**** PROVIDED RECORDS
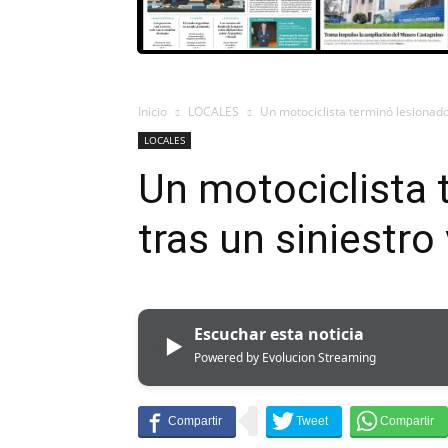
Inicio
LOCALES
Un motociclista terminó lesionado 
LOCALES
Un motociclista 
tras un siniestro 
Escuchar esta noticia
▶
Powered by Evolucion Streaming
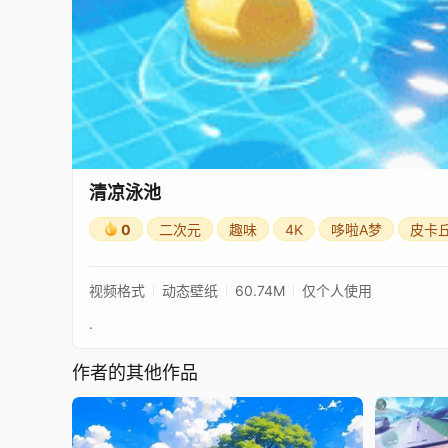
清凉泳池
0
二次元
趣味
4K
哆啦A梦
皮卡
视频格式
动态壁纸
60.74M
仅个人使用
.
作者的其他作品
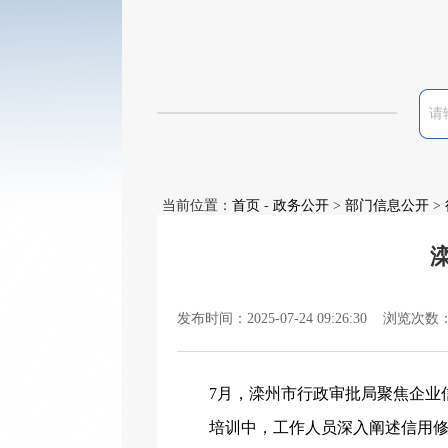
当前位置：
首页
-
政务公开
>
部门信息公开
>
发布时间：2025-07-24 09:26:30 浏览次数
7
月，
滦州市行政审批局聚焦企业
培训中，工作人员深入阐述信用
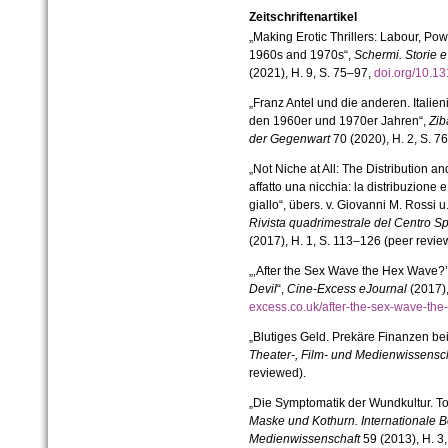
Zeitschriftenartikel
„Making Erotic Thrillers: Labour, Pow
1960s and 1970s“,
Schermi. Storie e
(2021), H. 9, S. 75–97,
doi.org/10.
„Franz Antel und die anderen. Italie
den 1960er und 1970er Jahren“,
Zib
der Gegenwart
70 (2020), H. 2, S. 7
„Not Niche at All: The Distribution a
affatto una nicchia: la distribuzione
giallo“, übers. v. Giovanni M. Rossi u
Rivista quadrimestrale del Centro S
(2017), H. 1, S. 113–126 (peer revie
„‚After the Sex Wave the Hex Wave?
Devil
“,
Cine-Excess eJournal
(2017),
excess.co.uk/after-the-sex-wave-th
„Blutiges Geld. Prekäre Finanzen bei
Theater-, Film- und Medienwissensc
reviewed).
„Die Symptomatik der Wundkultur. T
Maske und Kothurn. Internationale Be
Medienwissenschaft
59 (2013), H. 3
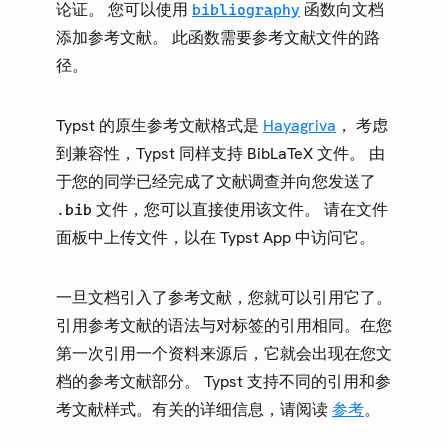
论证。 您可以使用
函数向文档
bibliography
添加参考文献。 此函数需要参考文献文件的路
径。
Typst 的原生参考文献格式是
Hayagriva
， 考虑
到兼容性，Typst 同样支持 BibLaTeX 文件。 由
于您的同学已经完成了文献调查并向您发送了
文件，您可以直接使用该文件。 请在文件
.bib
面板中上传文件，以在 Typst App 中访问它。
一旦文档引入了参考文献，您就可以引用它了。
引用参考文献的语法与对标签的引用相同。在您
第一次引用一个资料来源后，它就会出现在您文
档的参考文献部分。 Typst 支持不同的引用和参
考文献样式。有关的详细信息，请阅读
参考
。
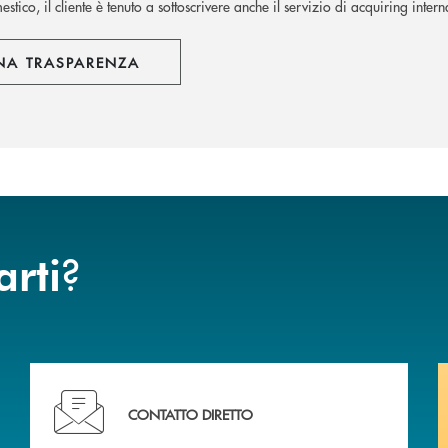
stico, il cliente è tenuto a sottoscrivere anche il servizio di acquiring inter
NA TRASPARENZA
?
arti
Hai bisogno di assistenza immediata ?
CONTATTO DIRETTO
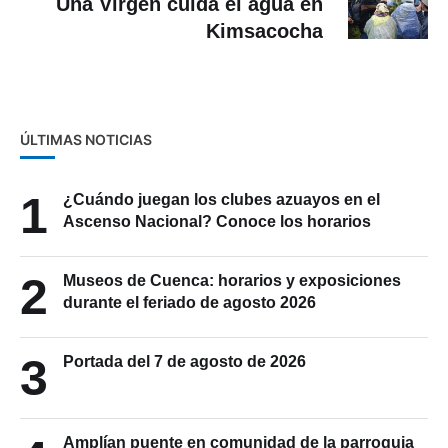
Una Virgen cuida el agua en
Kimsacocha
ÚLTIMAS NOTICIAS
1
¿Cuándo juegan los clubes azuayos en el
Ascenso Nacional? Conoce los horarios
2
Museos de Cuenca: horarios y exposiciones
durante el feriado de agosto 2026
3
Portada del 7 de agosto de 2026
Amplían puente en comunidad de la parroquia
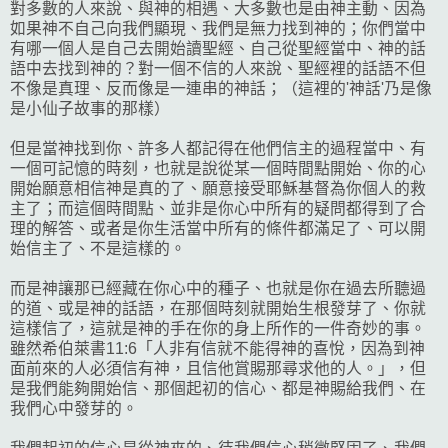
對多數的人來說、與神的相遇、大多數也是由神主動、因為
如果神不自己向我們顯現、我們是無力找到神的；你們當中
有哪一個人是自己去開始讀聖經、自己從聖經當中、神的話
語中去找到神的？對一個不信的人來說、聖經裡的話語不但
不像是真理、反而像是一連串的神話；（這裡的'神話'乃是像
是小仙子故事的那樣）
但是當神找到你、許多人都記得在他們信主的過程當中、有
一個可記憶的時刻，也就是說從某一個時間點開始、你的心
開始願意相信神是真的了、願意接受耶穌基督為你個人的救
主了；而這個時間點、並非是你心中所有的疑問都得到了合
理的解答、或者是你生活當中所有的條件都滿足了、可以開
始信主了、不是這樣的。
而是神讓那已經藏在你心中的種子、也就是你在過去所聽過
的道、或是神的話語，在那個時刻就開始生根發芽了、你就
這樣信了，這就是神的手在你的身上所作的一件奇妙的事。
雖然希伯萊書11:6「人非有信就不能得神的喜悅，因為到神
面前來的人必須信有神，且信他賞賜那尋求他的人。」，但
是我們能夠開始信、那個起初的信心、都是神賜給我們、在
我們心中發芽的。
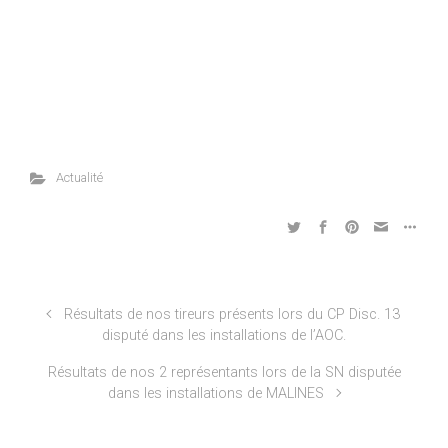
Actualité
Résultats de nos tireurs présents lors du CP Disc. 13
disputé dans les installations de l’AOC.
Résultats de nos 2 représentants lors de la SN disputée
dans les installations de MALINES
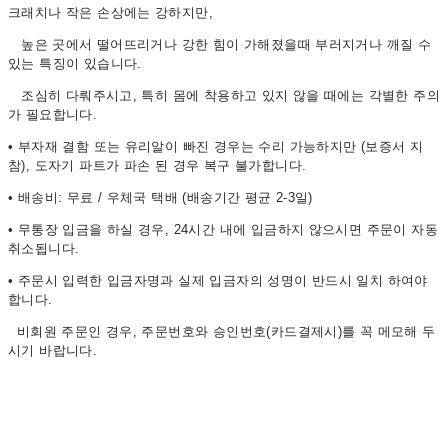
크래치나 작은 손상에는 강하지만,
높은 곳에서 떨어뜨리거나 강한 힘이 가해졌을때 부러지거나 깨질 수
있는 특징이 있습니다.
조심히 다뤄주시고, 특히 몸에 착용하고 있지 않을 때에는 각별한 주의
가 필요합니다.
• 부자재 결함 또는 유리알이 빠진 경우는 수리 가능하지만 (보증서 지
참), 도자기 파트가 파손 된 경우 복구 불가합니다.
• 배송비: 무료 / 우체국 택배 (배송기간 평균 2-3일)
• 무통장 입금을 하실 경우, 24시간 내에 입금하지 않으시면 주문이 자동
취소됩니다.
• 주문시 입력한 입금자명과 실제 입금자의 성명이 반드시 일치 하여야
합니다.
비회원 주문인 경우, 주문번호와 승인번호(카드결제시)를 꼭 메모해 두
시기 바랍니다.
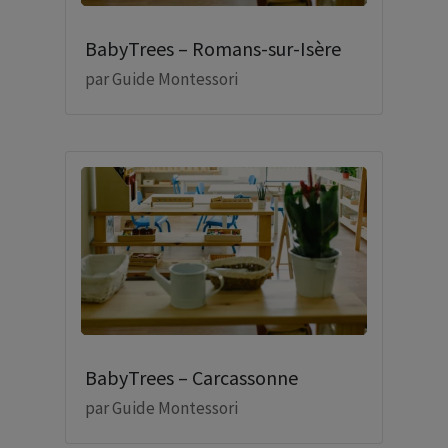
BabyTrees – Romans-sur-Isère
par
Guide Montessori
BabyTrees – Carcassonne
par
Guide Montessori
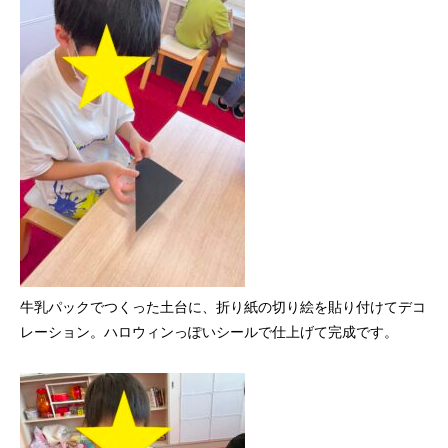
牛乳パックでつくった土台に、折り紙の切り絵を貼り付けてデコ
レーション。ハロウィンっぽいシールで仕上げて完成です。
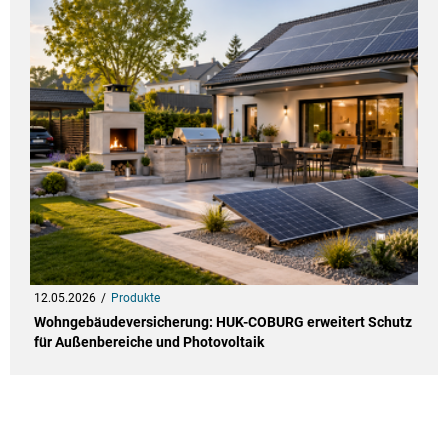
12.05.2026
Produkte
Wohngebäudeversicherung: HUK-COBURG erweitert Schutz
für Außenbereiche und Photovoltaik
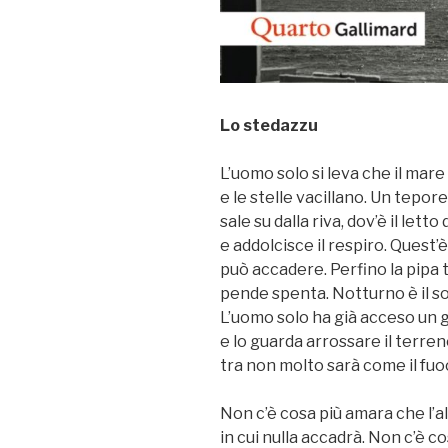
Lo stedazzu
L’uomo solo si leva che il mare
e le stelle vacillano. Un tepore 
sale su dalla riva, dov’è il letto
e addolcisce il respiro. Quest’è 
può accadere. Perfino la pipa t
pende spenta. Notturno è il 
L’uomo solo ha già acceso un g
e lo guarda arrossare il terre
tra non molto sarà come il fu
Non c’è cosa più amara che l’a
in cui nulla accadrà. Non c’è c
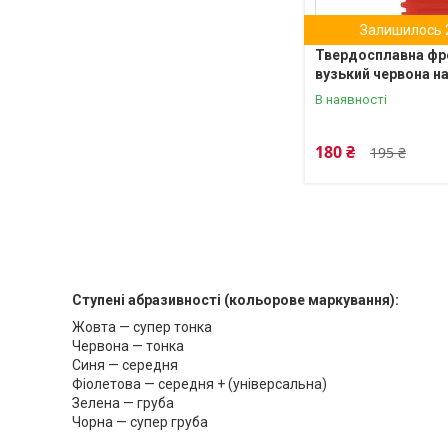
Залишилось 2
Твердосплавна фр
вузький червона н
В наявності
180 ₴
195 ₴
Ступені абразивності (кольорове маркування):
Жовта — супер тонка
Червона — тонка
Синя — середня
Фіолетова — середня + (універсальна)
Зелена — груба
Чорна — супер груба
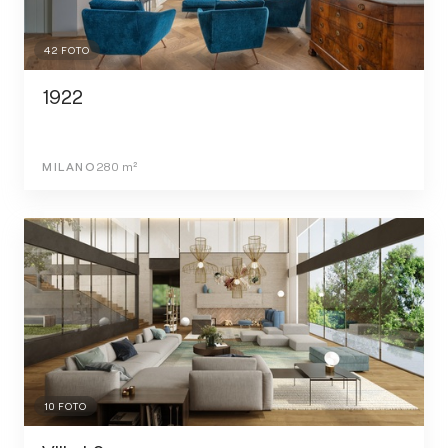
42
FOTO
1922
MILANO
280
m²
10
FOTO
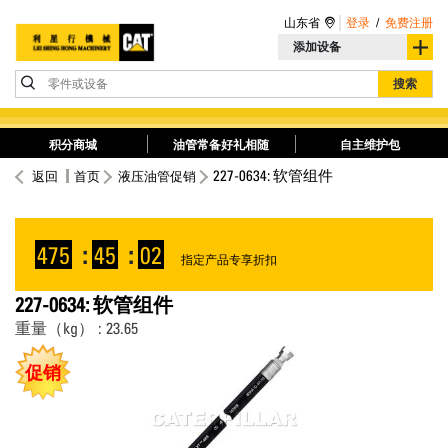
山东省
登录
/
免费注册
添加设备
零件或设备
搜索
积分商城
油管常备好礼相随
自主维护包
227-0634: 软管组件
返回
首页
液压油管促销
475
:
45
:
02
指定产品专享折扣
227-0634: 软管组件
重量（kg） : 23.65
促销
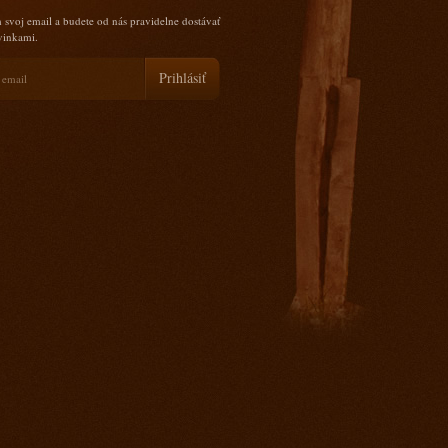
 svoj email a budete od nás pravidelne dostávať
ovinkami.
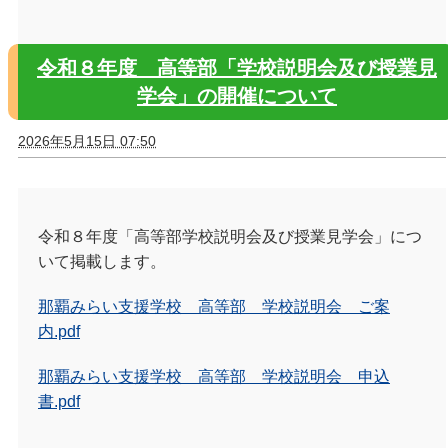
令和８年度 高等部「学校説明会及び授業見
学会」の開催について
2026年5月15日 07:50
令和８年度「高等部学校説明会及び授業見学会」につ
いて掲載します。
那覇みらい支援学校 高等部 学校説明会 ご案
内.pdf
那覇みらい支援学校 高等部 学校説明会 申込
書.pdf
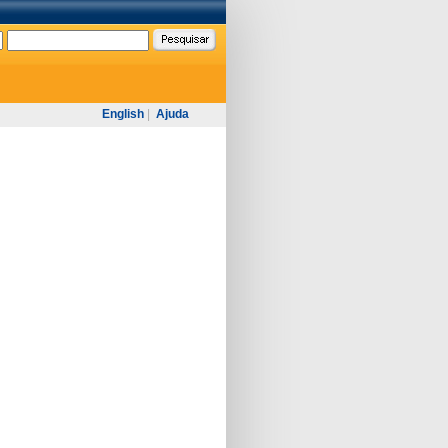
English
|
Ajuda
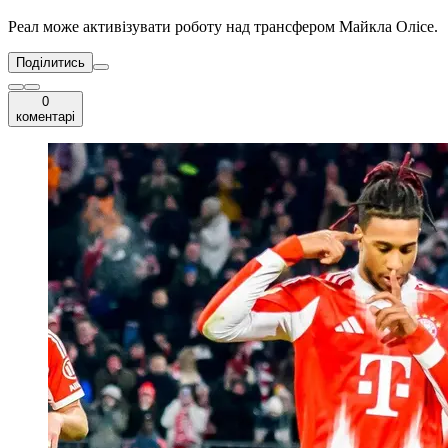
Реал може активізувати роботу над трансфером Майкла Олісе.
Поділитись
0
коментарі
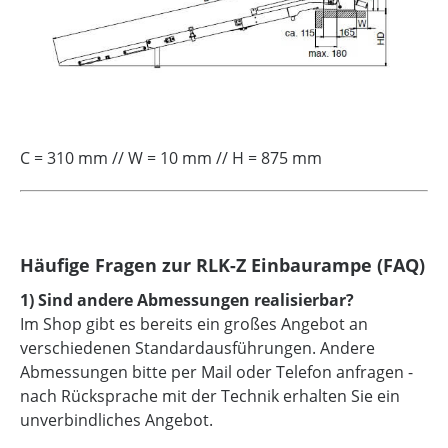
C = 310 mm // W = 10 mm // H = 875 mm
Häufige Fragen zur RLK-Z Einbaurampe (FAQ)
1) Sind andere Abmessungen realisierbar?
Im Shop gibt es bereits ein großes Angebot an
verschiedenen Standardausführungen. Andere
Abmessungen bitte per Mail oder Telefon anfragen -
nach Rücksprache mit der Technik erhalten Sie ein
unverbindliches Angebot.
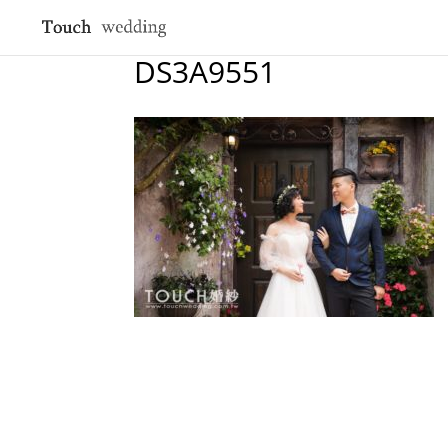
DS3A9551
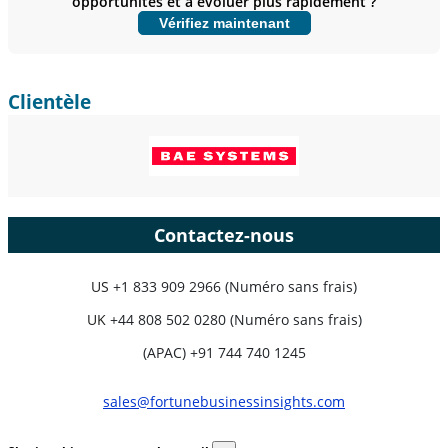
opportunités et à évoluer plus rapidement ?
Personnaliser maintenant
Vérifiez maintenant
Clientèle
Contactez-nous
US
+1 833 909 2966 (Numéro sans frais)
UK
+44 808 502 0280 (Numéro sans frais)
(APAC) +91 744 740 1245
sales@fortunebusinessinsights.com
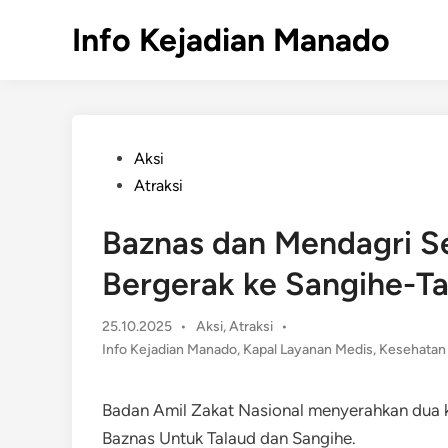
Skip
Info Kejadian Manado
to
content
Posted
Aksi
in
Atraksi
Baznas dan Mendagri S
Bergerak ke Sangihe-T
Posted
25.10.2025
•
Aksi
,
Atraksi
•
in
Info Kejadian Manado
,
Kapal Layanan Medis
,
Kesehatan
Badan Amil Zakat Nasional menyerahkan dua 
Baznas Untuk Talaud dan Sangihe.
********
Reproduce the rows verbatim from the start of the data items through the line containing "Amplían puente en comunidad de la parroquia", including that line, and omit the pictures.

Inicio
LOCALES
Un motociclista terminó lesionado 
LOCALES
Un motociclista 
tras un siniestro 
Escuchar esta noticia
▶
Powered by Evolucion Streaming
清凉泳池
0
二次元
趣味
4K
哆啦A梦
皮卡
视频格式
动态壁纸
60.74M
仅个人使用
.
作者的其他作品
当前位置：
首页
-
政务公开
>
部门信息公开
>
发布时间：2025-07-24 09:26:30 浏览次数
7
月，
滦州市行政审批局聚焦企业
培训中，工作人员深入阐述信用
Zeitschriftenartikel
„Making Erotic Thrillers: Labour, Pow
1960s and 1970s“,
Schermi. Storie e
(2021), H. 9, S. 75–97,
doi.org/10.
„Franz Antel und die anderen. Italie
den 1960er und 1970er Jahren“,
Zib
der Gegenwart
70 (2020), H. 2, S. 7
„Not Niche at All: The Distribution a
affatto una nicchia: la distribuzione
giallo“, übers. v. Giovanni M. Rossi u
Rivista quadrimestrale del Centro S
(2017), H. 1, S. 113–126 (peer revie
„‚After the Sex Wave the Hex Wave?
Devil
“,
Cine-Excess eJournal
(2017),
excess.co.uk/after-the-sex-wave-th
„Blutiges Geld. Prekäre Finanzen bei
Theater-, Film- und Medienwissensc
reviewed).
„Die Symptomatik der Wundkultur. T
Maske und Kothurn. Internationale Be
Medienwissenschaft
59 (2013), H. 3
论证。 您可以使用
函数向文档
bibliography
添加参考文献。 此函数需要参考文献文件的路
径。
Typst 的原生参考文献格式是
Hayagriva
， 考虑
到兼容性，Typst 同样支持 BibLaTeX 文件。 由
于您的同学已经完成了文献调查并向您发送了
文件，您可以直接使用该文件。 请在文件
.bib
面板中上传文件，以在 Typst App 中访问它。
一旦文档引入了参考文献，您就可以引用它了。
引用参考文献的语法与对标签的引用相同。在您
第一次引用一个资料来源后，它就会出现在您文
档的参考文献部分。 Typst 支持不同的引用和参
考文献样式。有关的详细信息，请阅读
参考
。
stico, il cliente è tenuto a sottoscrivere anche il servizio di acquiring inter
NA TRASPARENZA
?
arti
Hai bisogno di assistenza immediata ?
CONTATTO DIRETTO
Una Virgen cuida el agua en
Kimsacocha
ÚLTIMAS NOTICIAS
1
¿Cuándo juegan los clubes azuayos en el
Ascenso Nacional? Conoce los horarios
2
Museos de Cuenca: horarios y exposiciones
durante el feriado de agosto 2026
3
Portada del 7 de agosto de 2026
Amplían puente en comunidad de la parroquia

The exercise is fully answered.